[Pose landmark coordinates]
= = =

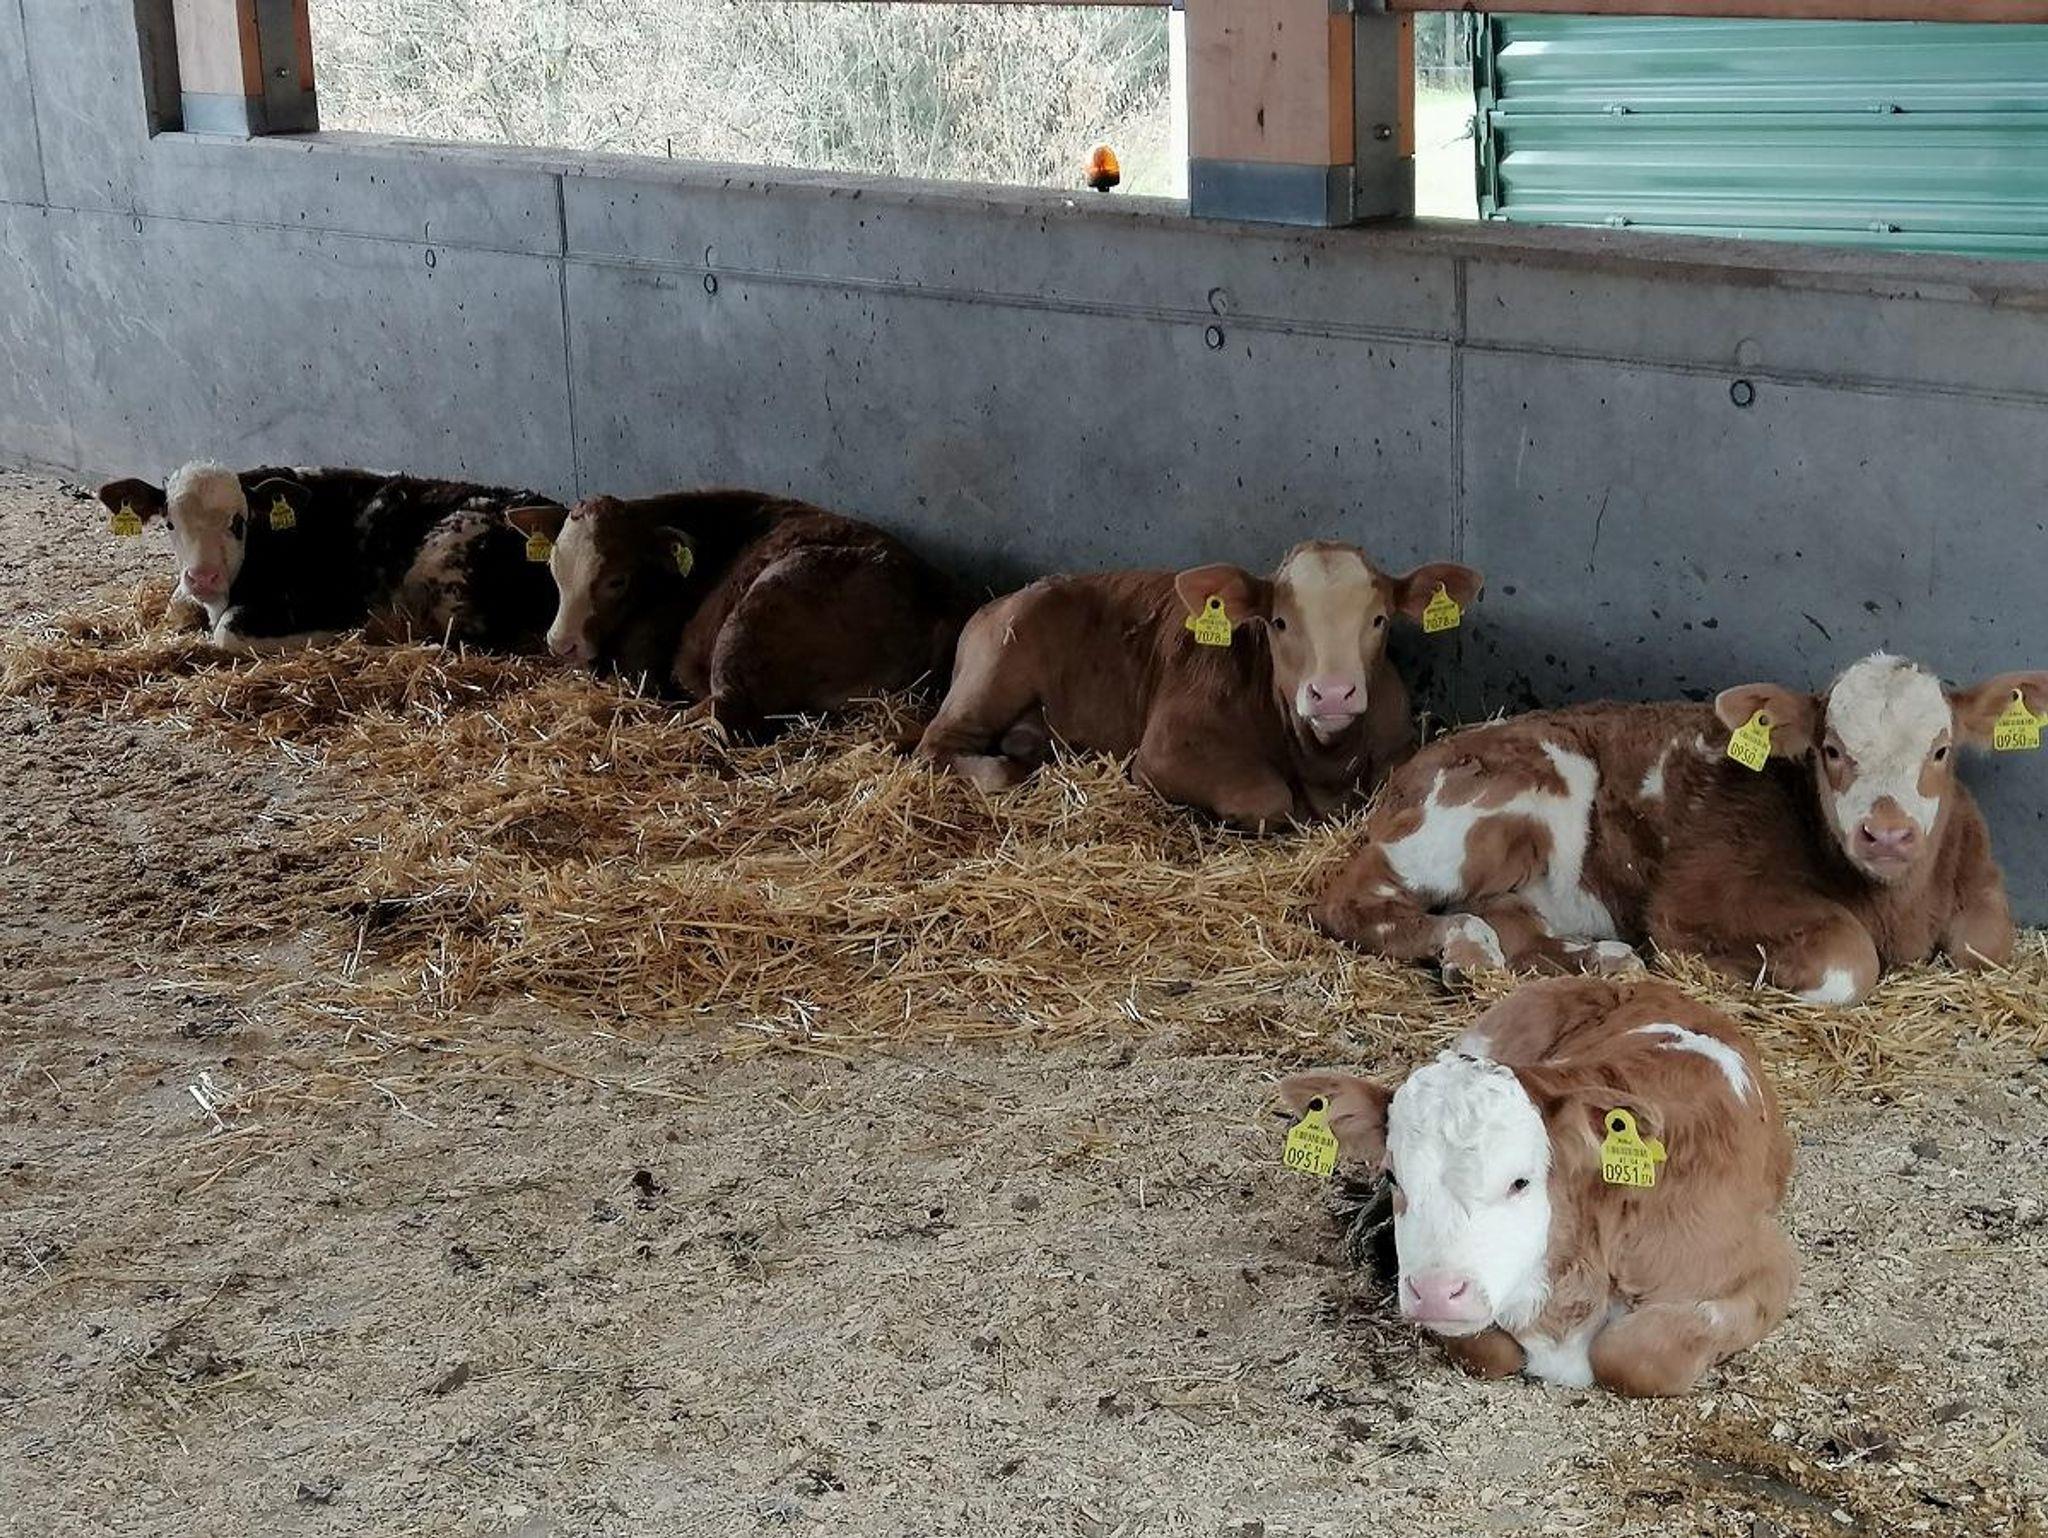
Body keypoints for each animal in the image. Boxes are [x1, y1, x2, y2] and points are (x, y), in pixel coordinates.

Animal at [96, 462, 562, 654]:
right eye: (170, 524)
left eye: (238, 522)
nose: (203, 577)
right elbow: (177, 606)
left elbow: (226, 632)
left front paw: (331, 635)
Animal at [915, 542, 1484, 828]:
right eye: (1279, 622)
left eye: (1379, 619)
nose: (1332, 693)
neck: (1321, 761)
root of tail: (998, 602)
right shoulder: (1168, 748)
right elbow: (1267, 797)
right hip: (994, 672)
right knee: (936, 747)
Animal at [1279, 975, 1796, 1397]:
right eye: (1393, 1174)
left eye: (1520, 1182)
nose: (1435, 1291)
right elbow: (1487, 1350)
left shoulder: (1767, 1265)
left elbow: (1635, 1356)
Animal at [1312, 652, 2047, 1006]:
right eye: (1832, 751)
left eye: (1941, 750)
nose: (1887, 835)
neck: (1894, 908)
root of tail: (1415, 762)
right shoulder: (1695, 899)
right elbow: (1848, 958)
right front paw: (1726, 972)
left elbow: (1985, 945)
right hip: (1492, 804)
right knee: (1354, 898)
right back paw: (1464, 947)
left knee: (1514, 922)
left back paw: (1599, 959)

= = =

* What is required
The task calls for all lines in the entries that hold "left".

* Task solution
left eye: (238, 522)
left elbow: (226, 632)
left front paw: (331, 635)
left eye: (1379, 619)
left eye: (1520, 1182)
left shoulder: (1767, 1265)
left elbow: (1635, 1356)
left eye: (1941, 750)
left elbow: (1985, 945)
left knee: (1514, 922)
left back paw: (1599, 959)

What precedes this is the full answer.